Don Coombs, pastor of McCarthy Baptist Church in St. Joseph, said Christians should not be fooled by the billboard because PETA does not hold to a Christian worldview.
"PETA’s worldview of wanting to raise the awareness of the position of animals, is in reality, seeking to lower the place of mankind to nothing more than an animal," Coombs said. "This worldview would either do away with God as Creator, Sustainer, Provider, and Savior – or seek to make gods out of creation itself."
PETA realizes that using Jesus in its ad campaign is offensive to Christians, said Bruce Friedrich, outreach director for the organization.

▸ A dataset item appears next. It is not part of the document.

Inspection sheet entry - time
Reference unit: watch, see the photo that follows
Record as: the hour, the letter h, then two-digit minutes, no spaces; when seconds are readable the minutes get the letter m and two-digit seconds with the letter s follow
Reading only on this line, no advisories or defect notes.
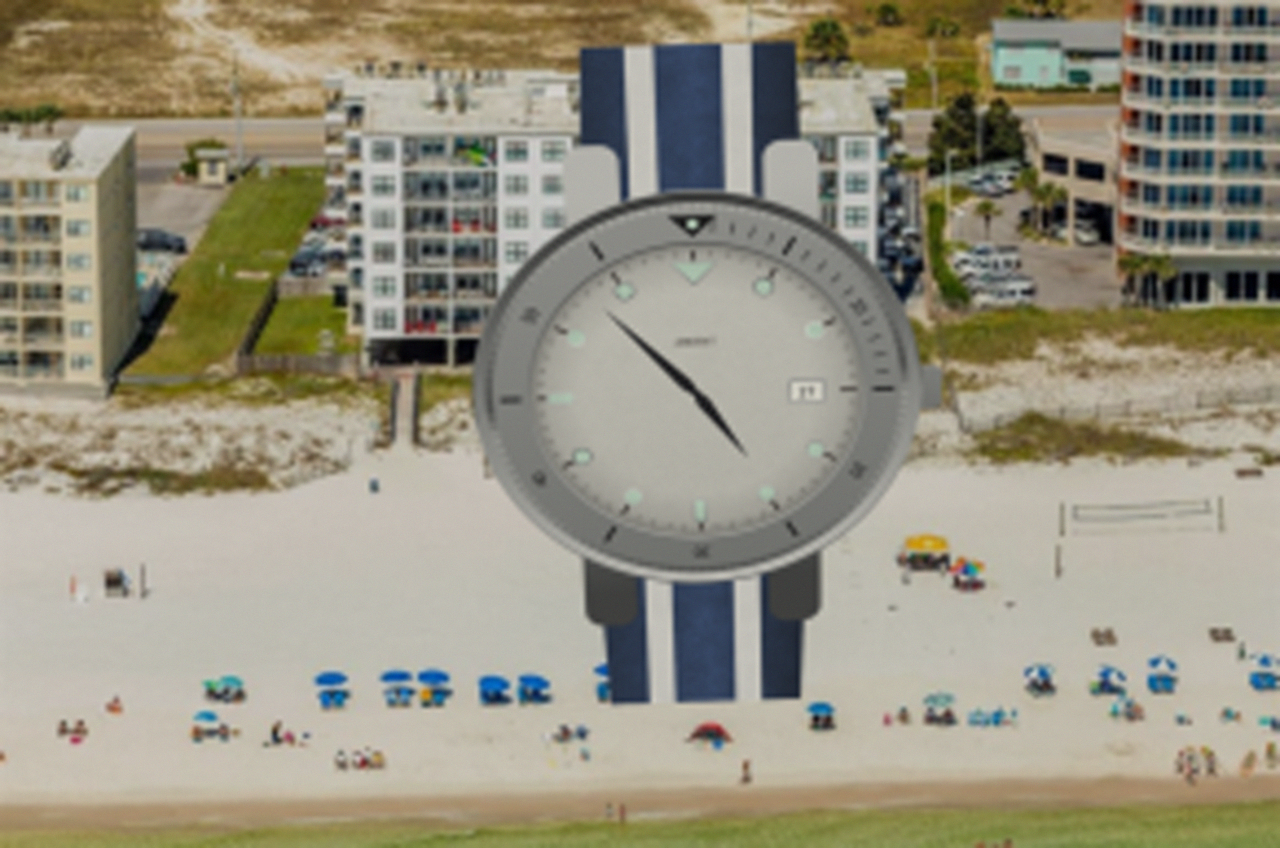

However, he said, "It’s more offensive that cows are being abused and mothers are misled to feed milk to their children."
PETA has been at odds with Southern Baptists for several years, protesting the Southern Baptist Convention’s meeting each year. A PETA activist – portraying Jesus – picketed outside the America’s Center during June’s SBC meeting in St. Louis. He carried a sign saying, "Save the animals, go veggie."
The activist’s costume and his accompanying sign were in reference to one of the group’s more outrageous claims: that Jesus was a vegetarian. The organization began running billboard ads claiming as much in 1999. It was immediately debunked by Bible scholars who noted that it would have been impossible for Jesus to participate in Passover celebrations without eating lamb. The also point to passages in the Gospel, like Luke 24, that strongly suggests the Messiah ate meat.
PETA protests, similar to one held at the State Capitol, are scheduled for St. Louis, Kansas City and Springfield.